Courtesy Call on Yukio Hatoyama, Prime Minister of Japan, by H.E Dr. Saeed Jalili, Secretary of the Supreme National Security Council of the Islamic Republic of Iran
December 22, 2009
On December 22 (Tue), Yukio Hatoyama, Prime Minister of Japan, received a courtesy call by H.E Dr. Saeed Jalili, Secretary of the Supreme National Security Council of the Islamic Republic of Iran. The meeting took approximately 35 minutes starting at 4 pm. An outline of this meeting is as follows.
(1) Prime Minister Hatoyama stated that he welcomed Secretary Jalili's visit to Japan and that he placed great importance on the relations with Iran, a traditional friendly country and he hoped to continue to expand the relations. Prime Minister Hatoyama also stated that he was aware Secretary Jalili planed to visit nuclear power plant and Hiroshima during his stay in Japan. Prime Minister Hatoyama expressed his desire that Secretary Jalili would understand how much effort Japan was dedicating to the safety of nuclear power plant, and the strong and resolute feelings Japan holds against the development of nuclear weapons.
(2) In response, Secretary Jalili congratulated Prime Minister Hatoyama on assuming office and noted that the new approaches being taken by the new government in diplomacy were being carefully watched by the international community, and Iran has also been following the new government of Japan with much interest. Secretary Jalili stated that both countries shared a number of common traits and went on to say that he felt Japan and Iran could cooperate in a variety of fields including the field of energy, together with nuclear energy, as well as the Afghanistan issue and other matters.

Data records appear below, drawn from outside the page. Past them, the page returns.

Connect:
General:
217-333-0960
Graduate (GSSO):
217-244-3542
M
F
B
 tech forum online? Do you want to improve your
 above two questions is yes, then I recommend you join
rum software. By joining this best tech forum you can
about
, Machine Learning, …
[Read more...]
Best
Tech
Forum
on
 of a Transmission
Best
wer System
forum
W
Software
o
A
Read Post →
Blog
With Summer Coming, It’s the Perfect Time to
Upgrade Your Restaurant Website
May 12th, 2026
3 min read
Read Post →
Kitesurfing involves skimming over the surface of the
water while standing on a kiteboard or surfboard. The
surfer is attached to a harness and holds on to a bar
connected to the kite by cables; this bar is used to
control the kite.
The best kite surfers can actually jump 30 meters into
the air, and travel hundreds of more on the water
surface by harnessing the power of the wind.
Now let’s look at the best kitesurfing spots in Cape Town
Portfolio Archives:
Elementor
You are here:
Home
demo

(1) Secretary Jalili stated that, regarding the sending the Iranian-made low-level uranium out of the country, Iran has requested the IAEA to supply fuel for its nuclear research reactor for medicinal purposes and has basically accepted the idea of the exchange of the Iranian-made low-enriched uranium for this fuel. He also explained that the matter has been politicized and has ceased to advance.
(2) In response, Prime Minister Hatoyama said that it would be possible for Japan and Iran to cooperate in the field of energy as well as matters including peace and development in Afghanistan if trusts would be built in the international arena and proper circumstances are provided. He also expressed his concern about the growing distrust between Iran and Europe as well as the United States. He said that if those mutual distrusts were dissolved and move toward peace, then Japan was ready to fulfill its role.
(1) Secretary Jalili stated that weapons of mass destruction, including nuclear weapons, were against the teachings of Islam and that Iran would never develop nuclear weapons.
(2) Prime Minister Hatoyama said that he wanted to believe those words and pointed out the importance of implementation of the United Nations Security Council resolutions and full cooperation with the IAEA. He stated that he would like Iran to show its intention through action in order to gain the confidence of the world's nations.